Sure there's more, not my area of expertise, so welcome other opinions.

Cheers, Big Ant
All very good questions which may take some time to agree.

An alternative would be to licence the libraries or contributions for a % of the sale price. This is far more likely to give you a return in the shrt term than some shares.


Beardy10

23,300 posts

176 months

Sunday 11th July 2010
quotequote all
I think a lot of the things you think you would reasonably want are unlikely to be agreed to by the majority shareholder...it's worth asking for but ultimately whilst you are taking risk by exchanging fees for shares you are also getting more upside. Instead of going in with a lengthy shopping list I would maybe go in with four or five points you want with say two or three of those being absolute must have's....if you get the other two then great but if not the other side of the equation doesn't feel like they have been held to ransom.

One thing that I would definitely want to know is who owns the IP/Patents if there are any ? It MUST be the company. There's a reason why the Dragon's always ask that question.

Things like dividends are very hard to nail down as you certainly don't want a situation where a company is forced to pay dividends that it can't afford. If anything I would want an agreement in a start up where dividends can't be paid for two or three years, ideally you want a company to invest in the business (which should ultimately give you a much higher return) or have a buffer of working capital....if you are in a start up for anything other than capital growth you shouldn't be in it.

I think getting a clause for formalising an exit for a minority shareholder where the majority shareholders buys you out is going to be very hard. They are naturally always going to want a discount to what they see as fair value. What you do need to make sure of is that there are pre-emption rights along with drag and tag etc.

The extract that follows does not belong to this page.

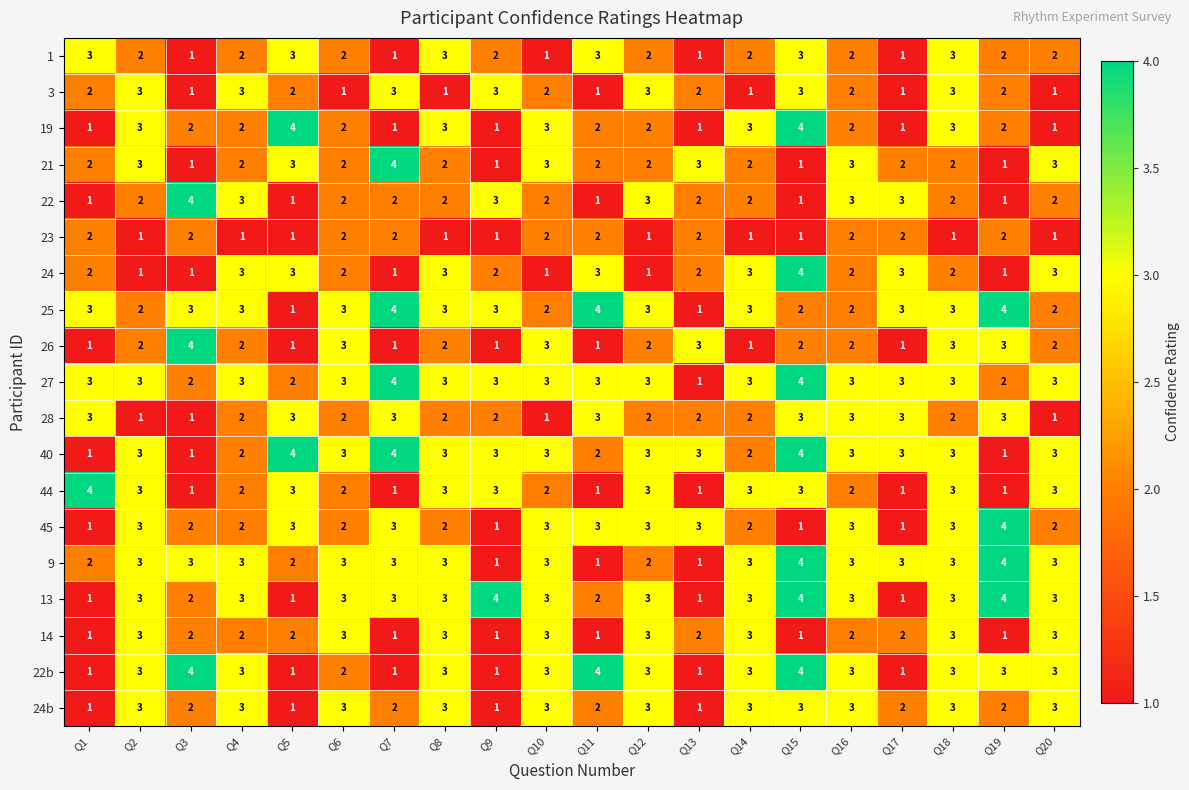

At which category is the sum across all series the highest?

Q15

Also it might be worth seeing if you can get your investment in the new company structured in a way that it is eligible for EIS relief....then you wouldn't have to pay CGT come sale time. That would be something I would really want to push for and doesn't cost the majority shareholder anything. You should check that with the company accountant. I suspect you actually need to write a cheque for EIS relief though. You would also get income tax relief on your "investment".